Do this: Extract each line of the data below that contains the string "entities", treating uppercase and lowercase letters as distinct.

Recorded information:
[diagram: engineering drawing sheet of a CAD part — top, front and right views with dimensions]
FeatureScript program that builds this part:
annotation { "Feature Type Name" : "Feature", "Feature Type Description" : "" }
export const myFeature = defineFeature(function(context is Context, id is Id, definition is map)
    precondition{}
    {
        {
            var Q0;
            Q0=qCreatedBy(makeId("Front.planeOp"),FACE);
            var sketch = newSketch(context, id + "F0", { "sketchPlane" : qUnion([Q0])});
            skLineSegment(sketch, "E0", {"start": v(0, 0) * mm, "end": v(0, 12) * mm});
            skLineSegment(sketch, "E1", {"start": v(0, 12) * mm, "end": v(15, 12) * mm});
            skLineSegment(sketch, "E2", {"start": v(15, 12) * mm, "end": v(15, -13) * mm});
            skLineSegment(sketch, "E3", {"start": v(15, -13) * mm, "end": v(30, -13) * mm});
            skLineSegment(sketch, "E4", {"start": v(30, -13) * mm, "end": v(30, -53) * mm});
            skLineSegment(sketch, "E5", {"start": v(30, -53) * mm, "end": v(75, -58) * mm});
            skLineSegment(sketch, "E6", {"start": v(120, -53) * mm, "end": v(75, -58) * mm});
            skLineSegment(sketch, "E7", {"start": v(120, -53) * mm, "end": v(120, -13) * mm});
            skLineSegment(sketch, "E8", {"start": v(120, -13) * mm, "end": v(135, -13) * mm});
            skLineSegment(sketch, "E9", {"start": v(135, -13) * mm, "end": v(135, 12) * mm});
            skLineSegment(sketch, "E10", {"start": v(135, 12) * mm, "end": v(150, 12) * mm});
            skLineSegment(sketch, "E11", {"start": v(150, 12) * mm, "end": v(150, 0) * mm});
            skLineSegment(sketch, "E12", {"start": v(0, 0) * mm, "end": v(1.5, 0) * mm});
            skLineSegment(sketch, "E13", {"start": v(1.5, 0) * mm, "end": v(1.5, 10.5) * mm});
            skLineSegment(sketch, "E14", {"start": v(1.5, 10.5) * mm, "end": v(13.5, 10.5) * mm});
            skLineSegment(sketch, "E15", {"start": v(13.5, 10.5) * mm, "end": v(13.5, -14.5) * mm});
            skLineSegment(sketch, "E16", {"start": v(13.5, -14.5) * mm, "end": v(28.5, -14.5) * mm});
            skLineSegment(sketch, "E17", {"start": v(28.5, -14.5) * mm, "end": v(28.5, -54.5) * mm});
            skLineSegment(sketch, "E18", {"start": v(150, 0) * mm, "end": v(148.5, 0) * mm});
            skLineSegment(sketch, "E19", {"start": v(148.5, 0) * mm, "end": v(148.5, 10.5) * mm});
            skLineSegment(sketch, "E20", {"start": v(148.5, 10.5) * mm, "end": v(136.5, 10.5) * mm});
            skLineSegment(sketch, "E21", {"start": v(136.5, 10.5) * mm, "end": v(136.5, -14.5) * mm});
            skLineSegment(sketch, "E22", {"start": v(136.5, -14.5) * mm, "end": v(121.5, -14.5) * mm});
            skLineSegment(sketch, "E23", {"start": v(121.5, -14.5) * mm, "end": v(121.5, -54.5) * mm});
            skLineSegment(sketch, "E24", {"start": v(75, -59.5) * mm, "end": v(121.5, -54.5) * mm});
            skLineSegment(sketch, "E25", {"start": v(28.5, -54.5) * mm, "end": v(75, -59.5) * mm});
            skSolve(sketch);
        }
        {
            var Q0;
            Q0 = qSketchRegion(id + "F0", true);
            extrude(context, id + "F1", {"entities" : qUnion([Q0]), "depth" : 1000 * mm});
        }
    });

--

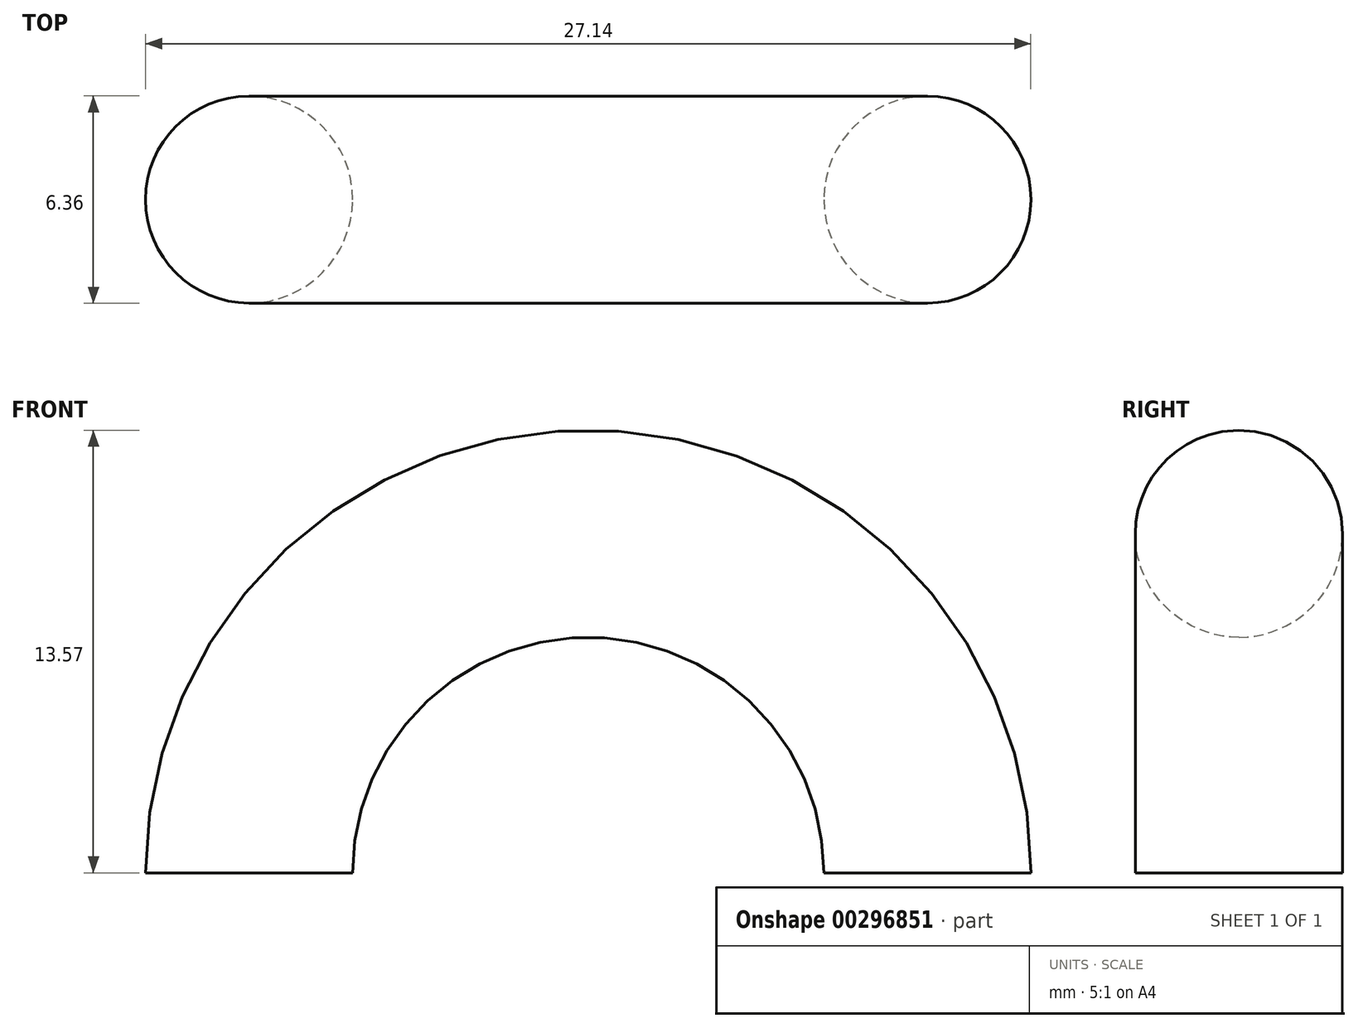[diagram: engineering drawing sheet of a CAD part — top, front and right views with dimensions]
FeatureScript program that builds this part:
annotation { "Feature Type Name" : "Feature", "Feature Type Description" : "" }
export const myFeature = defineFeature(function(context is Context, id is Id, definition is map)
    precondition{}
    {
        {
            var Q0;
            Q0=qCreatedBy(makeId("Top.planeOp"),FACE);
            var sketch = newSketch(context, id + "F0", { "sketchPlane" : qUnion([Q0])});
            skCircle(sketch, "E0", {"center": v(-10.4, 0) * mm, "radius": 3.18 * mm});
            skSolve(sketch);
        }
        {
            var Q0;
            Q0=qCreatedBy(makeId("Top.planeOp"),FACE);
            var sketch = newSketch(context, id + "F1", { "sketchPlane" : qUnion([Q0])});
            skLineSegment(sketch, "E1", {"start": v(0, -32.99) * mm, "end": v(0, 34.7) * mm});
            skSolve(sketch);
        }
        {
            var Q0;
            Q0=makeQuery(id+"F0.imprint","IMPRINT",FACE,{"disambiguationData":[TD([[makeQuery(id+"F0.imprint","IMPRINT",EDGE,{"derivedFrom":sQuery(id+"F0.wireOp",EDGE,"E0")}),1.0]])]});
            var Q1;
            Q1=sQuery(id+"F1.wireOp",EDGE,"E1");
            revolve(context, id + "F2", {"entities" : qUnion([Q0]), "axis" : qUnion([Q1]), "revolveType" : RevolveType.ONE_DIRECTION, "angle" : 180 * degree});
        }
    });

Exercise result:
            extrude(context, id + "F1", {"entities" : qUnion([Q0]), "depth" : 1000 * mm});
            revolve(context, id + "F2", {"entities" : qUnion([Q0]), "axis" : qUnion([Q1]), "revolveType" : RevolveType.ONE_DIRECTION, "angle" : 180 * degree});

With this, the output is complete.